I've written previously about the nightmares of using Google Analytics to gather insights on how visitors are interacting with your websites. Anyone who has run a website recently and has paid attention to referrals will have seen this bogus data filling your stats screen. This used to be an issue that affected all statistics gathering platforms equally as a result of crawlers (like the one operated by Semalt) loading websites including the java script that handles that analytics tracking. Most web crawlers, like the one operated by Google's search engine, don't load and execute java scripts as they don't need to index the user interactive functions provided by java. These crawlers intentionally load the scripts and provide forged data to them so that their referral data shows up in your analytics data, and they hope you share your referral information publicly so they get even more links back.
There are many methods of blocking or hiding their bogus hits to your analytics data, although recently they have seemed to find a way to circumvent the protections I have in place to block them. After some investigations I've found that many of the bogus referral hits I was finding in my Google Analytics account were NEVER actually making a request from my webserver. It appears that they were actually making calls directly to the Google Analytics tracking script, completely bypassing my webserver and my referral spam protection measures. This practice is commonly referred to as "Ghost Referral Traffic". There are many discussions out there about removing these bogus entries from your analytics data. You will likely find that most of the invalid traffic in your analytics account now has either no hostname listed, or the hostname of sites you don't host. As you can see in the example to the left (which is a listing from Google Analytics of referral traffic), all the bogus referral entries show hostname as "not set", where the only legit entry showing is the 4 sessions coming from blocksemalt.org to bentownsend.com (which would be clicks to a previous article I wrote about dealing with referral spam). In other analytics accounts I've seen bogus hostnames listed in addition to "not set". I've had some limited success in setting up filters in Google Analytics to filter out these "ghost referrals", the only problem is it seems that every time I sign into my analytics account a new bogus entry or two has shown up and I need to modify the filters. It seems I spend more time filtering bogus data out of my analytics data than I do actually looking at the data and building goals.
With all these headaches with bogus data added to some privacy concerns regarding Google Analytics, I began wondering if there was an open source alternative to Google Analytics that I could host myself and reduce the headaches that have come along with using Google Analytics. I did some research and found 2 good possibilities, that cover the major features I'd be interested in, PHP/MySQL based, and open source.
The first I looked at is Open Web Analytics (OWA), which appears to be Licensed under GPL v2.0, but that wasn't very well advertised.
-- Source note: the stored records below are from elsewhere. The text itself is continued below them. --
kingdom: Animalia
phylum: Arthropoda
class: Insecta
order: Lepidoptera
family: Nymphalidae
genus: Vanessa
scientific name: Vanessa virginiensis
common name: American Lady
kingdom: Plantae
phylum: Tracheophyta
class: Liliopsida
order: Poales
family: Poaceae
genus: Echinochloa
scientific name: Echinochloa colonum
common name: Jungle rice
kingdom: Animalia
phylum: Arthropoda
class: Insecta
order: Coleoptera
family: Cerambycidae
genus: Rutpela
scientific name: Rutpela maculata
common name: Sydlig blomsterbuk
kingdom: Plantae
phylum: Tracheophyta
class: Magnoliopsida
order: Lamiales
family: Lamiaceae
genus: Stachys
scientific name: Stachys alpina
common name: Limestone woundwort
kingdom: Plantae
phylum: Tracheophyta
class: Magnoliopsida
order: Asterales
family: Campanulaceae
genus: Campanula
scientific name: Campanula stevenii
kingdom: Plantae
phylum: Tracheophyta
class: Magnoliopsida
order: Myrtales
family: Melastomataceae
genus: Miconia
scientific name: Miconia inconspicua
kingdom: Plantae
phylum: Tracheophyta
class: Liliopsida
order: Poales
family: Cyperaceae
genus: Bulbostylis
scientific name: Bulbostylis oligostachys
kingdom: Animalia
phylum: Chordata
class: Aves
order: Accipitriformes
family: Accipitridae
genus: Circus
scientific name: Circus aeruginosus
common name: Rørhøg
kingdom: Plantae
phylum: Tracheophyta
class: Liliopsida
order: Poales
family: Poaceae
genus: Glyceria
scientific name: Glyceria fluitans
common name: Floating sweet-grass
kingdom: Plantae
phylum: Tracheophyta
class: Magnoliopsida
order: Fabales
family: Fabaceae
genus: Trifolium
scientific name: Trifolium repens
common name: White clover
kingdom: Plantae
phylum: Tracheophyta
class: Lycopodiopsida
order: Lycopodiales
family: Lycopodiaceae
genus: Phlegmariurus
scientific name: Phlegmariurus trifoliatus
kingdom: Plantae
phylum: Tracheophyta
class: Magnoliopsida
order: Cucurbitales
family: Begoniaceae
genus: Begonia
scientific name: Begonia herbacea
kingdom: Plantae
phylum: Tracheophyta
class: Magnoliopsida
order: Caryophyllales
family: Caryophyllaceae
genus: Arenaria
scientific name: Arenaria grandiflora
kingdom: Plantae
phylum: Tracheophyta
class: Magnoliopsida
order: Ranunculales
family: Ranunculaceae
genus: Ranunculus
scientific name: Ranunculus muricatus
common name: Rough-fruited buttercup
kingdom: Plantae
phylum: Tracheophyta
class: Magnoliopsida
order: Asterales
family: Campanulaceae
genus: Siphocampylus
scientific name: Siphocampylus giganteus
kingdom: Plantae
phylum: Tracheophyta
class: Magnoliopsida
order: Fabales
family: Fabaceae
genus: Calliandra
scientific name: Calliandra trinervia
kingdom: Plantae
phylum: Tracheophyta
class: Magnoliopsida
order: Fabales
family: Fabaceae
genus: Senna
Development of OWA is handled on GitHub, and the issue queue is fairly active with responses from multiple users including Peter Adams, the original author. It has all the features I was looking for; Entry and Exit Pages, referral tracking, goals, Multi-site support, tracking page views, and view length to name a few. There were also a few happy surprise features, like Click-streams, Click Tracking and Heat Maps, all of which worked but with limited successes.
The second package I looked at is called Piwik, at first glance it seems pretty much on par with the features listed for OWA, a few that stood out to me were site/page speed, user interactions/content tracking, email reports, and customizable dashboard. Another big plus for me is the native android application. Like OWA, Piwik is licensed under GNU General Public License v3. A few things I saw well looking over the documentation that I liked were; recent and active development (as I write this the most recent activity was an hour ago), very good privacy considerations, and a healthy dose of 3rd party plugins.
Both of these seem to cover all the basics that I'd expect from an analytics package and both seem to be a good rival to what I'm getting from Google Analytics currently. I've decided to install both packages on one of my servers and run a side by side (by side) comparison of all three; Google Analytics, Open Web Analytics, and Piwik. I'll start a new article going into depth on both of these packages' installation and setup process and a third covering the test results for one of my client sites.